Con una ipocrita compassione, che celava un sostanziale disprezzo per i diseredati, si pretendeva di plasmarne le vite creando a loro beneficio di un ambiente estetico e umano “perfetto”. Che poi questa utopia si incontrasse con un affarismo politico che si serviva dell’ideologia per coprire la propria sete di potere, non è da meravigliarsi più di tanto, è anzi un topos consegnatoci dalla storia del Novecento.
Fatto sta che le Vele, costruite fra il 1962 e il 1975, furono esaltate come esempio di edilizia popolare modello, capolavori estetici, realizzazione pratica di un ideale di vita in comune e solidale che avrebbe ricreato i legami sociali dei vicoli in un ambiente moderno e funzionale. Era tutto il contrario, come sempre accade per i progetti disegnati “a tavolino” da chi non conosce le esigenze dei poveri che vorrebbe aiutare.

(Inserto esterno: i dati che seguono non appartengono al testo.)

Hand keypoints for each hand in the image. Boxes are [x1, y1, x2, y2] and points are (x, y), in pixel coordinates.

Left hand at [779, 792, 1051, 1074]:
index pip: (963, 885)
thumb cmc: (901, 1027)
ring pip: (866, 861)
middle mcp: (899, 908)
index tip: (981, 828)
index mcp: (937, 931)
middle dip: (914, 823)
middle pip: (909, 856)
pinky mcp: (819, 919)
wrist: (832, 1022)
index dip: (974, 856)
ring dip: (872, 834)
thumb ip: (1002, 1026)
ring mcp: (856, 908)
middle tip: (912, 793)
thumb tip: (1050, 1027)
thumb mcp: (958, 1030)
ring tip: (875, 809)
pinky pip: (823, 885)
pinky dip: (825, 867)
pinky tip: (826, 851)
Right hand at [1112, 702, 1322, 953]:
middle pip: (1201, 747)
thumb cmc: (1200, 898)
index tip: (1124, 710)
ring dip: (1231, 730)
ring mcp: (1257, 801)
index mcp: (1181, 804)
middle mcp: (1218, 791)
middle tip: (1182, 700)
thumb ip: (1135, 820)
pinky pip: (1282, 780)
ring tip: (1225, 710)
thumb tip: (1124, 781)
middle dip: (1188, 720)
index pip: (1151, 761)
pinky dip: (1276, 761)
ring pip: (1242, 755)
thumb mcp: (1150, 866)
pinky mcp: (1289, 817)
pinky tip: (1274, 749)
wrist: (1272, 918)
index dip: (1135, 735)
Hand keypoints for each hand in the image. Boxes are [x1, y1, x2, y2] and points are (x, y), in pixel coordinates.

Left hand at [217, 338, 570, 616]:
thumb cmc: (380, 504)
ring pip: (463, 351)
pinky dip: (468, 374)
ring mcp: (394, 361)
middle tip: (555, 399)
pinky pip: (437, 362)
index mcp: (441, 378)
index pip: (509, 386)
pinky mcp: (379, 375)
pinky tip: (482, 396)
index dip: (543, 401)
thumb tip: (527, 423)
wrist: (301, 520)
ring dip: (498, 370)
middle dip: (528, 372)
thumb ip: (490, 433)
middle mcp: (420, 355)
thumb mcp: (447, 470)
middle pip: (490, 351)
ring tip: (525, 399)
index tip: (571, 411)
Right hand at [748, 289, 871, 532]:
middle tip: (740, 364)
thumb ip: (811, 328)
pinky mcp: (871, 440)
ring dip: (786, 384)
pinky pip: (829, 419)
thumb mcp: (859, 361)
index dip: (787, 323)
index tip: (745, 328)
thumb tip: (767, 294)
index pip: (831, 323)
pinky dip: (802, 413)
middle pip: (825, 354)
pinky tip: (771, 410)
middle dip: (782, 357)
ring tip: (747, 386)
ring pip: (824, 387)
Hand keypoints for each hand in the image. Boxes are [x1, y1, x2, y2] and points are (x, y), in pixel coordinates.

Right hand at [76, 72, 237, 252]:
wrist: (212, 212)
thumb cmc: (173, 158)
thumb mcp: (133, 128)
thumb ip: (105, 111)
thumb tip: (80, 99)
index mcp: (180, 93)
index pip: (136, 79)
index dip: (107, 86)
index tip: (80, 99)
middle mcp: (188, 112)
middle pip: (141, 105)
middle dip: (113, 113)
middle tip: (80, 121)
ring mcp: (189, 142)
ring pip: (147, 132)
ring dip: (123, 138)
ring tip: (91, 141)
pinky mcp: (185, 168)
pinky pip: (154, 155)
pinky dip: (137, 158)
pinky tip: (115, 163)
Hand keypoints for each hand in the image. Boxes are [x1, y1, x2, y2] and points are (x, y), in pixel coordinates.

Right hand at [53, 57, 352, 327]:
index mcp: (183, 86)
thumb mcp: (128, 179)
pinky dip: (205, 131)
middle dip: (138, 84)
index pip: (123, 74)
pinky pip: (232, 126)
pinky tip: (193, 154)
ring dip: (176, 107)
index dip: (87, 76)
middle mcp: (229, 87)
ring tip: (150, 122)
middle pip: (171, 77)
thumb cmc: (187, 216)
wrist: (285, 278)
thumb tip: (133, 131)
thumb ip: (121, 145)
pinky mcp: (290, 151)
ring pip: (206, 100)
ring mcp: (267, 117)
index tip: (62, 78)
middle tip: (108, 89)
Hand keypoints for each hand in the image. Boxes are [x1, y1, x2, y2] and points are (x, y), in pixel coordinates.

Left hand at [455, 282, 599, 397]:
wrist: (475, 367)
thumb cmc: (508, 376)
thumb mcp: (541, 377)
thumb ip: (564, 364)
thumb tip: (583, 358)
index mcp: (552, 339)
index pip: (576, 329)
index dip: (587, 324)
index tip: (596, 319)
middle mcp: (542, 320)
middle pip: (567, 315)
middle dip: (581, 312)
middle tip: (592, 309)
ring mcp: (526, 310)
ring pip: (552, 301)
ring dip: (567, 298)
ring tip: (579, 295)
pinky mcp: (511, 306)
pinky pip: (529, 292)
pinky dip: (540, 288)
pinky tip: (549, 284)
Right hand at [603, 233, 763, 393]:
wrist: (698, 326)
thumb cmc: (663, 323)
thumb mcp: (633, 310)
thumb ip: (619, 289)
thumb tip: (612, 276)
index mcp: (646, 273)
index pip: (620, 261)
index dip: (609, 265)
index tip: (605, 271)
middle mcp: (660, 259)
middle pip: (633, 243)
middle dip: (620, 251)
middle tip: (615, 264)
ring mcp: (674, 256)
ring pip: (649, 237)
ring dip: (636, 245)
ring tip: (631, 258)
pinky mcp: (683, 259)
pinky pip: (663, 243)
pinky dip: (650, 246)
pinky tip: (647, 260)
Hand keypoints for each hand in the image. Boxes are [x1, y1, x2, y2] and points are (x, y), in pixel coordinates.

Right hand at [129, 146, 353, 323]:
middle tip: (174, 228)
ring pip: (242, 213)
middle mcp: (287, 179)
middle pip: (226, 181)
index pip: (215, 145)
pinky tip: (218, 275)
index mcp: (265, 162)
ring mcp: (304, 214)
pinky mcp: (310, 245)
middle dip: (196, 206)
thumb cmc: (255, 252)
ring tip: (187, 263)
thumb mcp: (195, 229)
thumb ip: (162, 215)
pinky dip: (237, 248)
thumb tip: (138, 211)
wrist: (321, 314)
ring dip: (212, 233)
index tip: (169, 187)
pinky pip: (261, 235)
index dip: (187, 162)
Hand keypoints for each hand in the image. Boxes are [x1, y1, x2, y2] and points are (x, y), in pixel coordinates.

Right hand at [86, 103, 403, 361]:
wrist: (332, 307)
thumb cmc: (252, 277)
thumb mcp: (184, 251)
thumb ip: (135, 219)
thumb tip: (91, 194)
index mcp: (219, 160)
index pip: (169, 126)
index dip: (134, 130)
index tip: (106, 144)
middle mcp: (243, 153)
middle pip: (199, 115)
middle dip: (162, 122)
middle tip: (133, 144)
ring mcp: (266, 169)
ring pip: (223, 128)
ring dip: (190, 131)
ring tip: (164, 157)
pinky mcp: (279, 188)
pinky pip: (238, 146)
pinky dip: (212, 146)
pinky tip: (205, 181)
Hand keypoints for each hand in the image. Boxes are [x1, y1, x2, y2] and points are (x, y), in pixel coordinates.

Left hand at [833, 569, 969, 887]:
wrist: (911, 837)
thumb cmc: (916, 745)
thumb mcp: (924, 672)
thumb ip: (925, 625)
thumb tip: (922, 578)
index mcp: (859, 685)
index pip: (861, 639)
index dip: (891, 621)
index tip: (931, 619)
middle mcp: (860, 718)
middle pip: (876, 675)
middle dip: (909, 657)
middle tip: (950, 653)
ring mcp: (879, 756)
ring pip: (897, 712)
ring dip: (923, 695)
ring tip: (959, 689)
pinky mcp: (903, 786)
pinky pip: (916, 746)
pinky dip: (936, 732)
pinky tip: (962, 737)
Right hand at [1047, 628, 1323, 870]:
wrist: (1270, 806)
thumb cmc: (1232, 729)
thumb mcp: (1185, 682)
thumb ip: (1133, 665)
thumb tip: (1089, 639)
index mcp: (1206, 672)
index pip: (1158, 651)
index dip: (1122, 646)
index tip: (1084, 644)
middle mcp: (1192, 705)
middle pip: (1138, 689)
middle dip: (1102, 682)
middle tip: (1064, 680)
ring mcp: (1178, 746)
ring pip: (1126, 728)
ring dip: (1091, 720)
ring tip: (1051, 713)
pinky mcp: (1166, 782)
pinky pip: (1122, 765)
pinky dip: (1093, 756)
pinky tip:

Le promesse-bluff del sindaco Rosso Maurizio Valenzi
Nel frattempo, a Napoli diventava sindaco Maurizio Valenzi, un’icona del politico-intellettuale comunista e antifascista, eroe della Resistenza e pittore nel tempo libero. Fu sotto la sua spinta che, tra il 1976 e il 1980, più di un quarto degli abitanti del centro storico napoletano fu trasferito in modo più o meno volontario (qualcuno ha parlato di “deportazione”) nel nuovo complesso edilizio. A livello propagandistico, un vero successo per le nuove giunte di sinistra che, sull’onda dell’avanzata comunista, si insediavano nei maggiori centri italiani. Inutile dire che tutti quei servizi che avrebbero dovuto accompagnare questo trasferimento in massa, dai collegamenti veloci alle strutture pubbliche di ogni tipo, non erano ancora state realizzate. O, semplicemente, non erano state nemmeno pensate.
Scampia, con le sue Vele avveniristiche che erano in realtà casermoni-dormitorio, in poco tempo sarebbe divenuta la località con il più alto grado di criminalità, disagi psichici, piccola delinquenza, spaccio di droga, non solo del Sud ma di tutta l’Italia. O forse dell’intera Europa.
Gomorra e le fortune di Saviano
Con un voltafaccia incredibile, fu la stessa sinistra che cominciò presto a denunziare i mali di Scampia, quei mali di cui era stata in ultima istanza la causa culturale e politica. Sul degrado di Scampia ha costruito le proprie fortune pseudo-letterarie Roberto Saviano, il quale, più volte, non ha fatto mancare la sua voce, ben tenendo nascoste le responsabilità della sua parte politica. Casomai accusando il governo e i “fascisti” dei morti del crollo. In circa quaranta anni di ininterrotto governo cittadino, di riqualificazioni mai avvenute, di demolizioni di ciò che si era con tanto trasporto costruito, di trasferimenti di sedi universitarie a solo scopo di immagine, la sinistra dovrebbe solo fare autocritica. Non la farà. Intanto, il suo fallimento sarà pagato, ancora una volta, da poveri cristi innocenti.